After a semester of operation, the Miller Dining Hall renovation has passed the test of bringing students a new, modernized on-campus dining experience. For those accustomed to the old Miller, many changes from the renovation are immediately obvious. Included in these visible changes are an increased variety of food options and a larger seating area with a more diverse selection, including couches and sheer aesthetic appeal. Beneath the surface, however, the Miller renovation has changed much more than just the dining experience. It has also changed its environmental impact through reduced food waste.
A study completed by a group of researchers from MSU, with help from faculty, staff and students, has found that the post-renovation Miller Dining Hall has reduced food waste by over 50 percent.
Leading the study were Carmen Byker Shanks and Selena Ahmed, assistant professors in the MSU College of Education’s Department of Health and Human Development and directors of the Food and Health Lab, along with Alicia Leitch, a graduate student in Health and Human Development. With help from Sustainable Food and Bioenergy and Food and Nutrition courses and students and staff from MSU’s Department of Health and Human Development, in a period of three days prior to the renovation, the team found that Miller produced 5,132 pounds of food waste. In another three day period after the renovation, the food waste had dropped to 2,707 pounds. In addition, pre-consumer food waste, or food that is not served to customers, is now entering a composting system, instead of going to a landfill
The reduction in food waste was not an accident: the study team along with Miller planning staff brainstormed a list of ways to reduce the waste before and during the renovation. According to Byker Shanks, included in this list of proposals were using smaller serving utensils, serving smaller portion sizes, using smaller pans of food on the buffet and creating signs that state the amount of food that is wasted. The study team also hypothesized that other factors in Miller influence the reduction in food waste, including changes in the food preparation processes, aesthetics and appearance of the dining hall and consumer expectations.
On Sept. 16, 2015 the U.S. Agricultural Secretary and the Environmental Agency Deputy Administrator revealed the first nation-wide national food waste reduction goal. This food waste challenge launched by the United States Department of Agriculture (USDA) and Environmental Protection Agency (EPA) calls for a 50 percent reduction of national food waste by 2030. According to the USDA website, the U.S. wastes approximately 31 percent, or about 133 billion pounds per year, of the overall food supply available to retailers and consumers.
Some major concerns of the USDA and the Food and Drug Administration (FDA), along with those who conducted the Miller food waste study at MSU, include the impacts of food waste on society and the environment. According to Byker Shanks, individuals with limited access to food have no opportunity to obtain it, and waste only increases this problem.

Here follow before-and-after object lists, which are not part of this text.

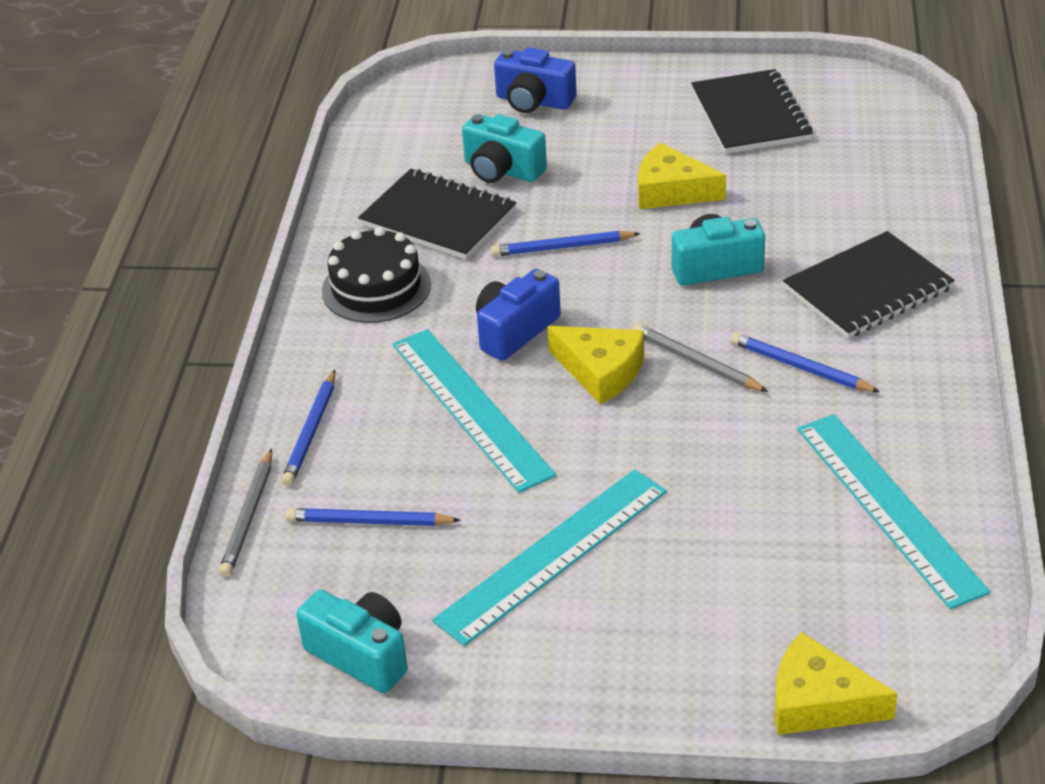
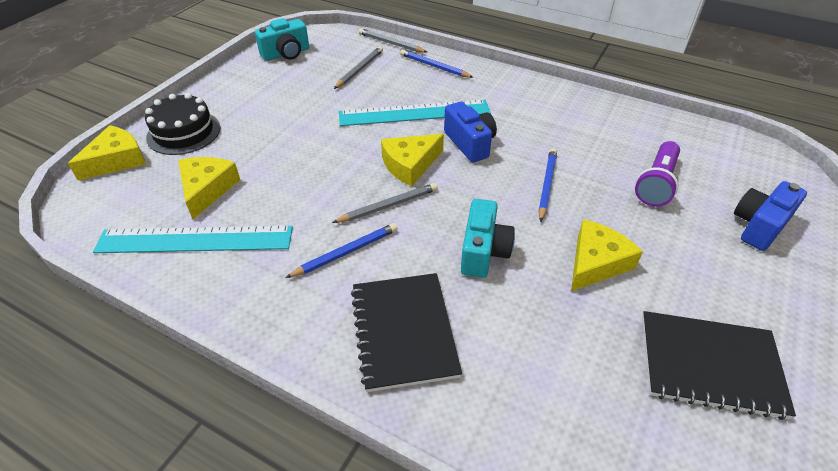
camera: 110 degrees right, 5 degrees up
(369, 522) = (359, 69): blue pencil -> grey pencil
(376, 287) = (542, 106): black cake -> black cake (184, 132)
(438, 217) = (606, 143): black notebook -> none
(502, 170) = (656, 183): turquoise camera -> purple flashlight
(552, 554) = (289, 111): turquoise ruler -> none
(796, 550) = (207, 189): none -> yellow cheese

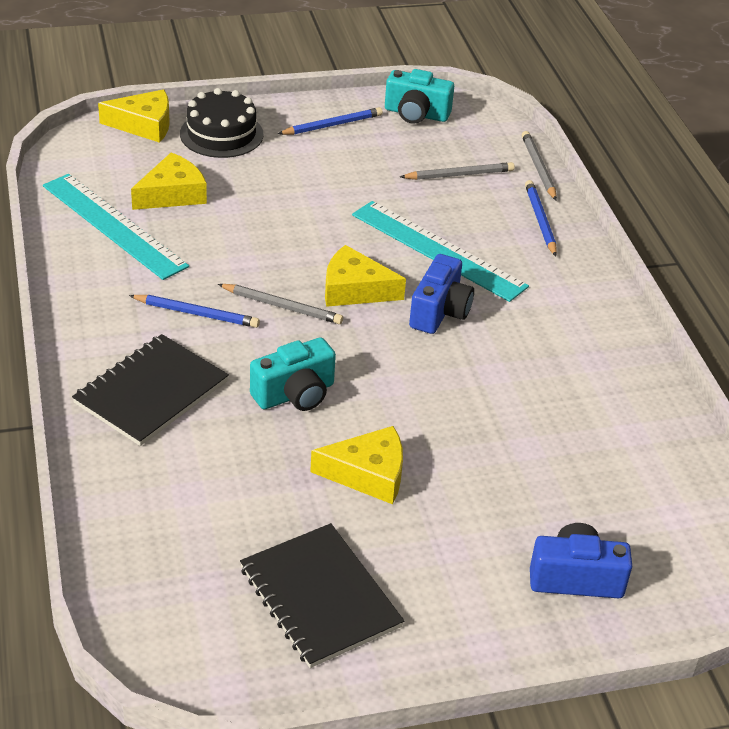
camera: 45 degrees right, 5 degrees down
(546, 185) = (442, 394): blue pencil -> blue pencil (332, 125)
(656, 183) = (550, 474): purple flashlight -> none

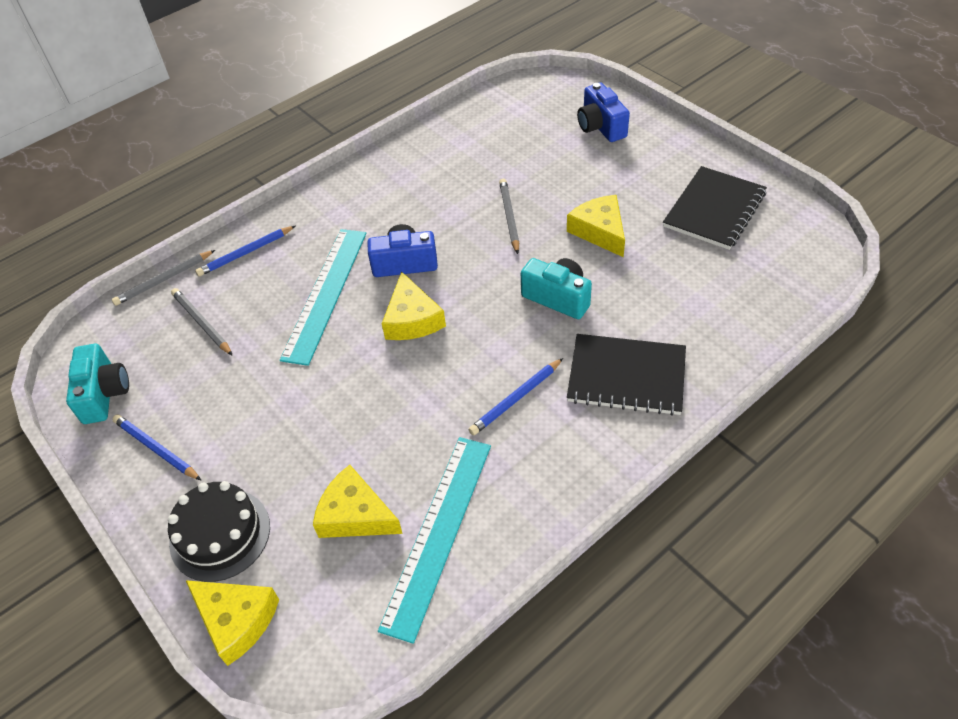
camera: 110 degrees left, 10 degrees up
(144, 125) = (236, 620): yellow cheese -> yellow cheese turned 150 degrees clockwise
(197, 314) = (516, 399): blue pencil -> blue pencil turned 120 degrees counterclockwise
(282, 306) = (466, 351): grey pencil -> grey pencil (509, 217)

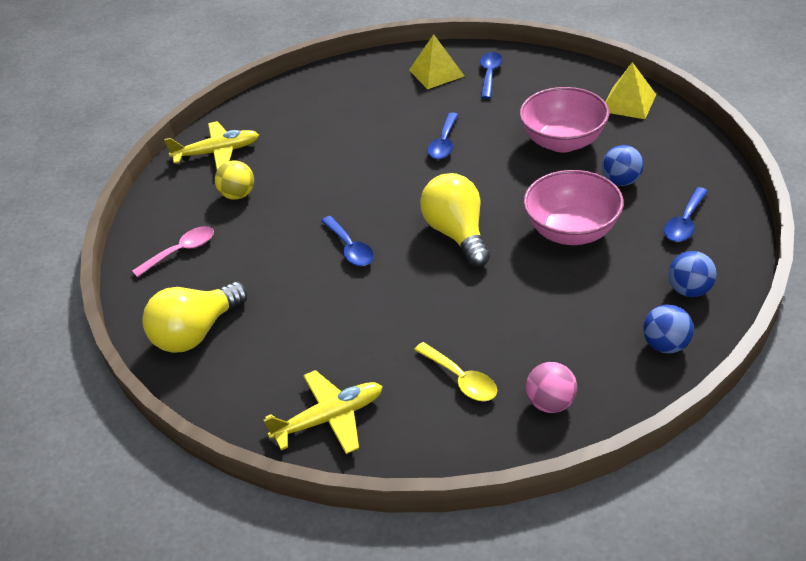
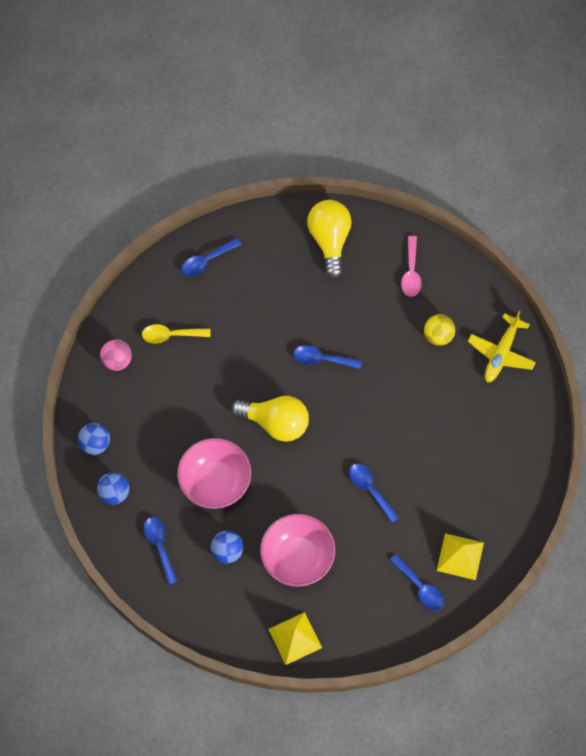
camera: 125 degrees right, 25 degrees up
(329, 418) = (206, 261): yellow plane -> blue spoon

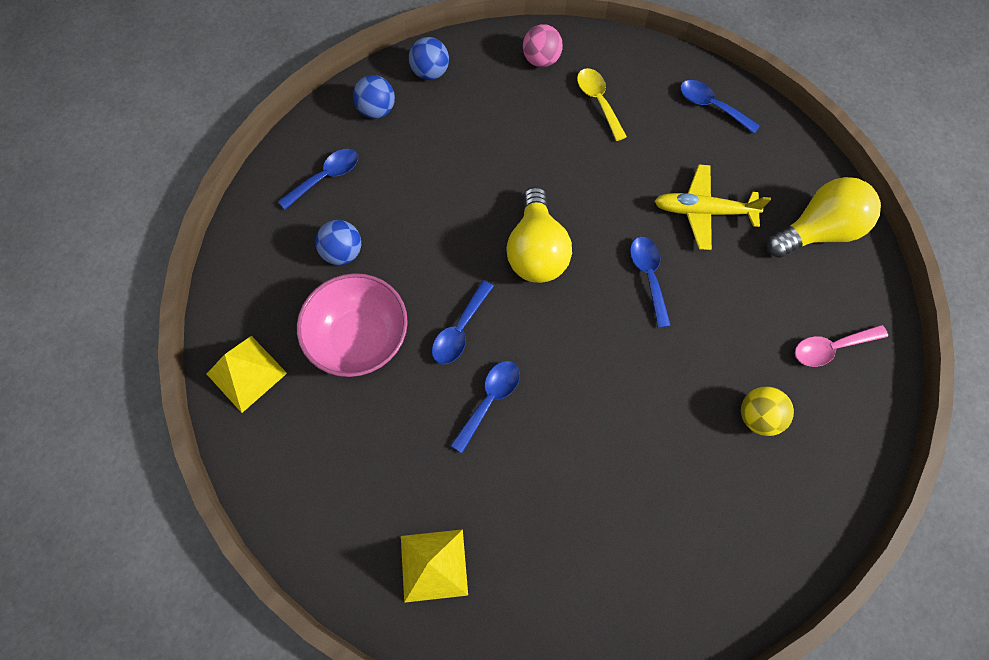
camera: 70 degrees right, 0 degrees up
(215, 482) = (430, 209): pink bowl -> none
(420, 587) = (367, 521): blue spoon -> blue spoon (460, 330)
(501, 353) = (778, 519): yellow plane -> yellow plane (703, 211)

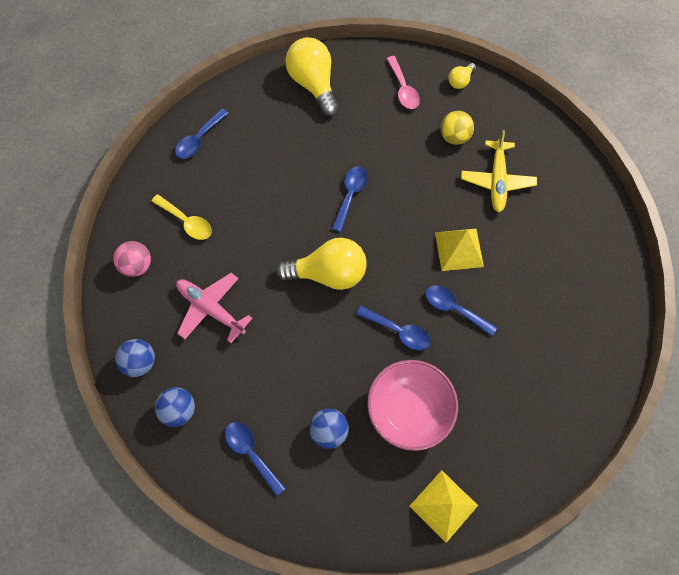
camera: 90 degrees left, 0 degrees up
(434, 565) = (577, 346): yellow pyramid -> yellow pyramid (459, 249)
(490, 132) = (211, 309): none -> pink plane
(598, 101) = (186, 221): yellow spoon -> yellow spoon turned 120 degrees counterclockwise
(648, 276) = (350, 195): blue spoon -> blue spoon turned 120 degrees clockwise
(703, 211) = (295, 154): yellow plane -> yellow plane (497, 180)
(861, 432) = (460, 81): none -> yellow light bulb

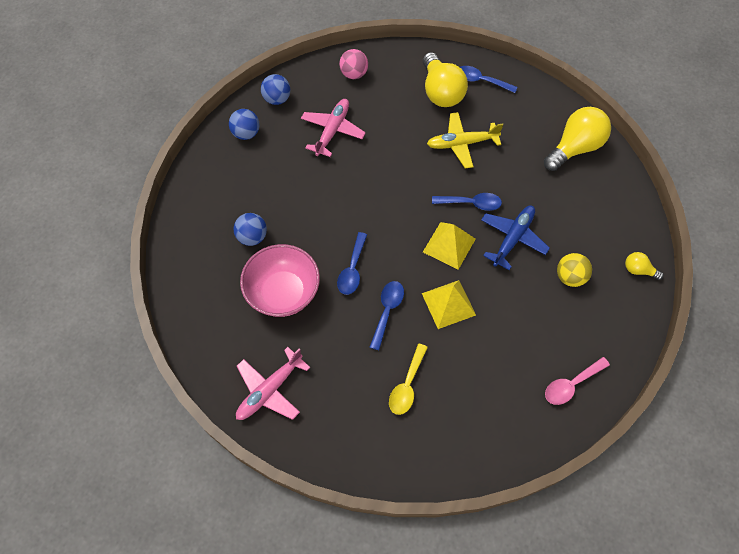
camera: 75 degrees right, 5 degrees down
(186, 221) = (402, 94): yellow spoon -> yellow spoon (407, 385)
(251, 453) = (223, 188): blue spoon -> none
(328, 273) = (389, 204): yellow light bulb -> yellow light bulb (441, 92)
(401, 171) = (512, 238): none -> blue plane
(403, 89) = (604, 221): pink spoon -> pink spoon (571, 384)
(443, 506) = (208, 336): yellow pyramid -> yellow pyramid (449, 245)
(497, 180) = (536, 325): yellow plane -> yellow plane (462, 144)
(519, 448) = (270, 389): none -> pink plane

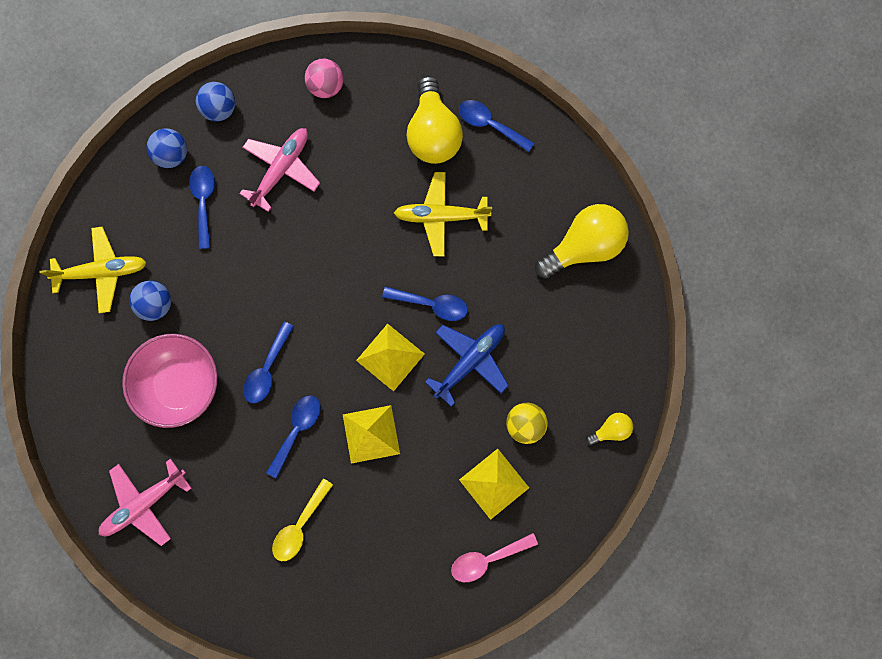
camera: 10 degrees right, 15 degrees up
(204, 220) = (102, 272): none -> yellow plane
(277, 161) = (204, 202): none -> blue spoon
(559, 325) = (494, 483): none -> yellow pyramid
(638, 270) = (610, 430): yellow light bulb -> yellow light bulb turned 120 degrees clockwise

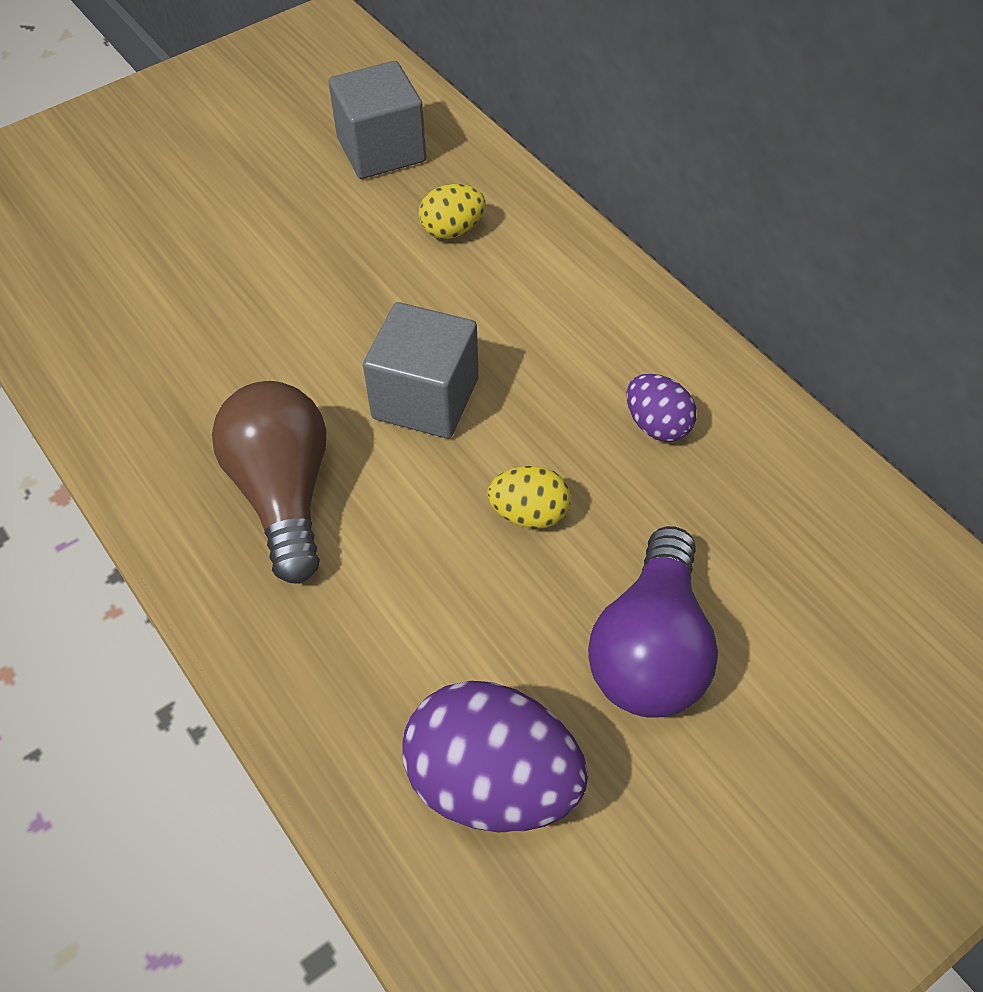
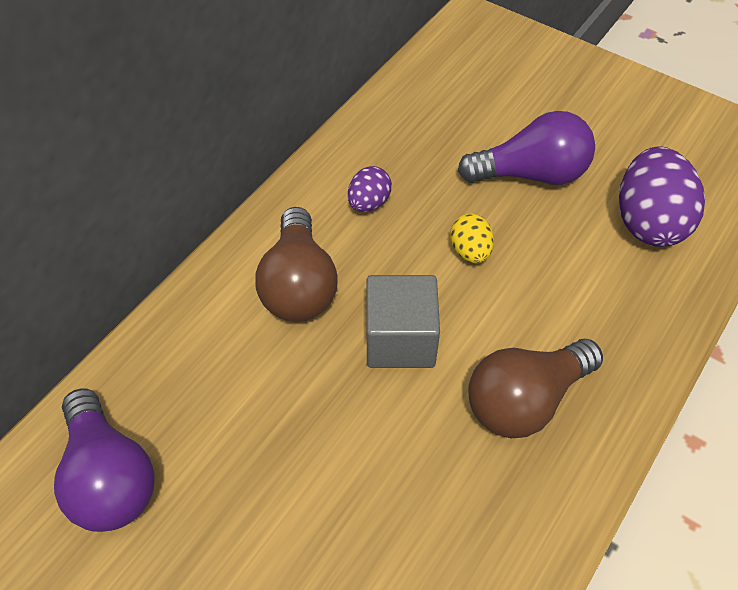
camera: 110 degrees left, 0 degrees up
(381, 150) = (109, 477): grey cube -> purple light bulb
(452, 230) = (211, 379): yellow egg -> none
(546, 324) = (298, 285): none -> brown light bulb

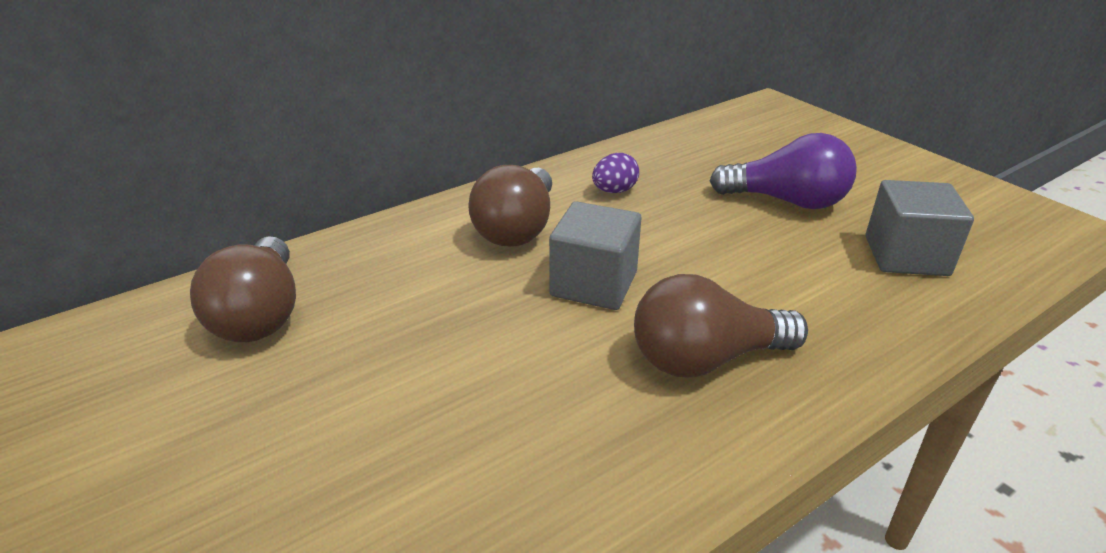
camera: 20 degrees right, 20 degrees down
(109, 477) = (260, 314): purple light bulb -> brown light bulb
(470, 251) = (698, 239): yellow egg -> none
(649, 222) = (906, 256): purple egg -> grey cube

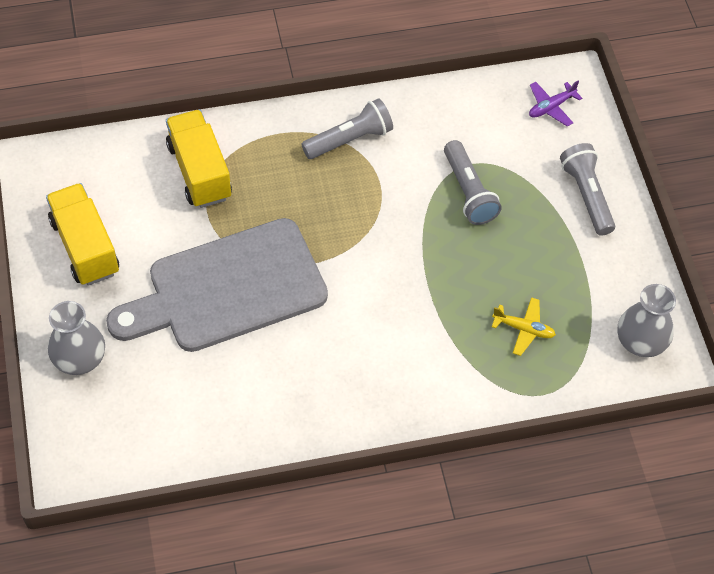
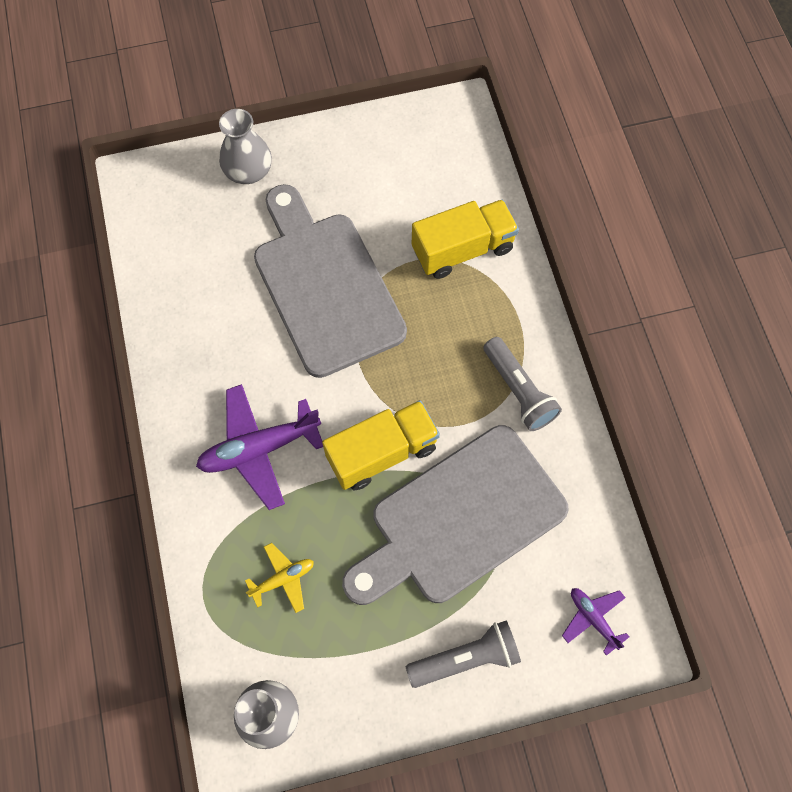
camera: 90 degrees right, 10 degrees up
(85, 246) = (367, 161): yellow truck -> yellow truck (382, 453)
(398, 348) = (259, 449): none -> purple plane
(468, 191) = (460, 519): grey flashlight -> grey cutting board
(523, 329) = (283, 579): yellow plane -> yellow plane turned 135 degrees counterclockwise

When producing and distributing food, natural resources are used in the process. When food is wasted, so are the natural resources, so cutting down on food waste cuts down on emissions. Food waste is also the biggest contributor to landfills and is a large contributor to methane gas production.
With the work at Miller Dining Hall, MSU is on the front edge of the national urgency to reduce food waste. According to the MSU Campus Planning, Design & Construction webpage, preparations and site selection for a new dining hall are taking place. The new dining hall will eventually replace the Harrison and Hannon Dining Halls, leaving another opportunity to reduce food waste on campus.
Food waste reduction at Miller Dining Hall can be considered a victory not only environmentally, but also in terms of interdisciplinary success. Involved in the study, design and implementations of food waste reduction strategies include the research team of Byker Shanks, Ahmed and Leitch; MSU’s Department of Health and Human Development; Food and Health Lab; Sustainable Food Systems program; University Food Services; Office of Sustainability; Facilities Services; MSU Extension; Campus Sustainability Advisory Council and Sustainable Food and Bioenergy and Food and Nutrition courses.